Thursday, June 29, 2006

Puzzling PA Polls Pondered

Last week two new polls on the Pennsylvania Senate race came out on the same day. Quinnipiac University saw the race 52%-34%, a stunning 18 point margin for Democratic State Treasurer Robert Casey over incumbent Republican Senator Rick Santorum. On the same day, the Wall Street Journal released it's latest Zogby Interactive "Battlegrounds" poll showing the race at 47.9%-41.3%, a 6.6 percentage point Casey lead Zogby says is within the margin of error. Anyway you count it, that is a striking discrepancy between polls (even if we allow that they both agree Casey seems to be ahead.) So a reasonable person asks "What is going on here and how can I make sense of these crazy polls?"

I touched here on the importance of looking at polls in the context of all the available polling on a race. The Pennsylvania polls show just how revealing this can be. What appears a hard to reconcile discrepancy is actually pretty clear once we look at all the data.

(A side issue is that Zogby Interactive polls are based on volunteers from the internet rather than a random sample of the population. The data are then weighted to resemble the population in partisan and demographic terms. However, with no probability sample, there is no theoretical justification for computing a margin of error for such polls, and their reliability remain open to much doubt and discussion. I'll pass today on getting into those matters and just talk about the performance of the Zogby poll.)

The figure above shows all the trial heat polls for Pennsylvania since January 1, 2005. The solid lines are the estimated trends across all the polling. After apparent Casey gains and Santorum losses in the first half of 2005, there has been a small decline for Casey and a small rise of Santorum, though Casey continues to hold a clear advantage.

How do the Quinnipiac and Zogby polls fit with this overall trend? The triangles represent Quinnipiac polls. They cluster fairly closely to the estimated trend for Casey, but appear to pretty consistently underestimate support for Santorum compared to the estimated trend. And the latest Quinnipiac poll moved substantially further below the estimated trend for Santorum than previous polls. At the same time the latest Quinnipiac poll appears clearly above the trend for Casey. Combined, these two discrepancies amount to a substantial overstatement of the Casey lead.

At the same time, the Zogby polls (the square symbols) track the Casey vote fairly closely but OVERstate the Santorum vote by a bit. The latest Zogby is slightly above the Santorum trend and a couple of points below the Casey trend. So Zogby understates the margin between the two at the same time Quinnipiac overstates that margin. The result is a very large discrepancy between the two polls, and a considerable puzzlement for campaign observers.

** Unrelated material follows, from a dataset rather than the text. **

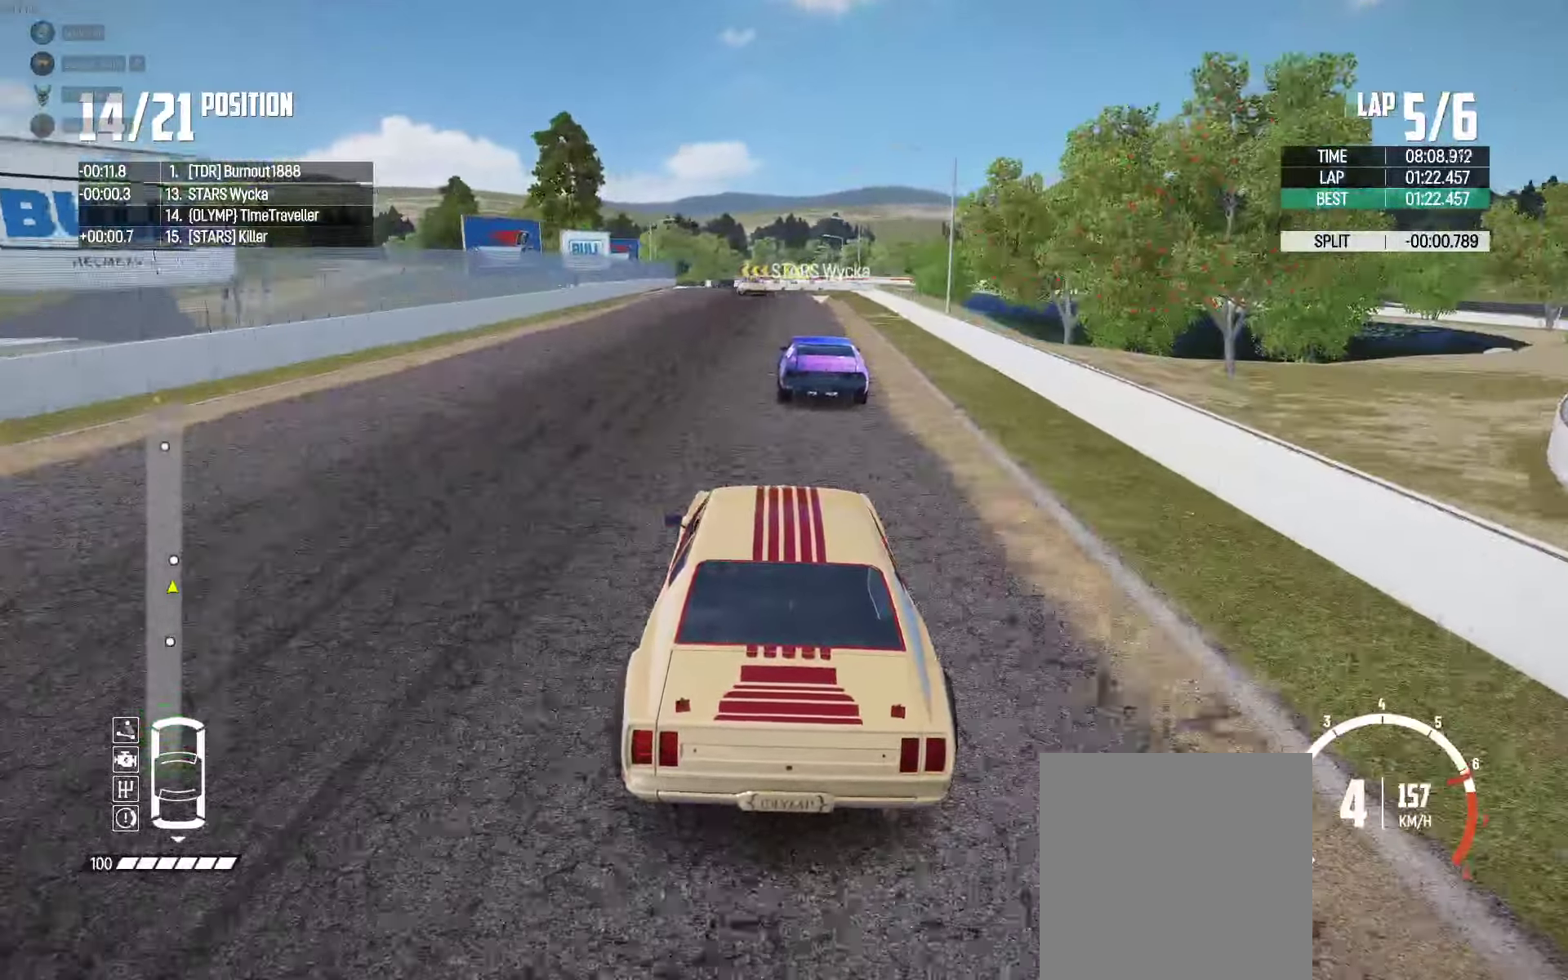
{"dt_ms": 500, "buttons": ["R2"], "left_stick": "left", "right_stick": "center", "events": [[100, "left_stick", "left"], [200, "left_stick", "center"], [367, "left_stick", "left"]]}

There are a couple of details we could consider. First, the trend line is not very sensitive to whether we include Quinnipiac and Zogby or not, at least once enough other pollsters get involved in the polling, midway through 2005. After that the dashed line, excluding Quinnipiac and Zogby, tracks closely with the solid line based on all the polling. Roughly, the Quinnipiac and Zogby "house effects" cancel each other out in the estimated trend based on all the polls.

Second, the magnitude of the "house effects" is pretty noticeable. Quinnipiac's mean deviation from the trend is -2.49% for Santorum and +0.58% for Casey. Zogby reverses this: +3.05% for Santorum and -0.56% for Casey. Put those together and Quinnipiac overstates Casey's lead by +3.07 points while Zogby understates it by -3.63%. The difference between the two polls would then be 6.7 percentage points on the margin between candidates-- quite a noticeable discrepancy.

The graph below highlights how these two polls fare relative to other polling in the race. The x-axis is the difference between each poll and the trend estimate when the poll was taken. Negative values mean the poll underestimates the trend, while positive values means it overestimates the trend. The y-axis is the same discrepancy for Santorum. The vertical and horzontal lines in the graph mark zero, or polling that falls exactly on the trends for each candidate.

The triangular symbols for Quinnipiac polls shows that they have mostly fallen into the lower right quadrant, overstating Casey and understating Santorum. Worse, the most recent poll by Quinnipiac (circled) is quite far away from the trend, producing an estimate that is even further from the poll's average house effect. Three of the earlier Quinnipiac polls were quite close to trend for both candidates (they are close to the intersection of the "zero" lines in the graph.) But there has been a strong pattern of Quinnipiac results that are well below trend for Santorum while a bit above for Casey.

The Zogby polls have generally been well above the Santorum trend, while only a little low on Casey. The most recent Zogby poll is actually closer to both trends than has been the case with most of his polling in this race.

So that is the solution to the puzzle of the Pennsylvania polls. When compared to all the polling, the discrepancies become rather clear. Both polls have been discrepant and in opposite directions, on average. The latest results exaggerate this already clear tendency, with the quite discrepant Quinnipiac poll far from the estimated trends. When the two polls appear on the same day, this conflict is more apparent than when they are released well apart.

Bottom line: I much prefer my trend estimates, which use all the available polling information. Those trends currently stand at 49.7% for Casey and 40.4% for Santorum.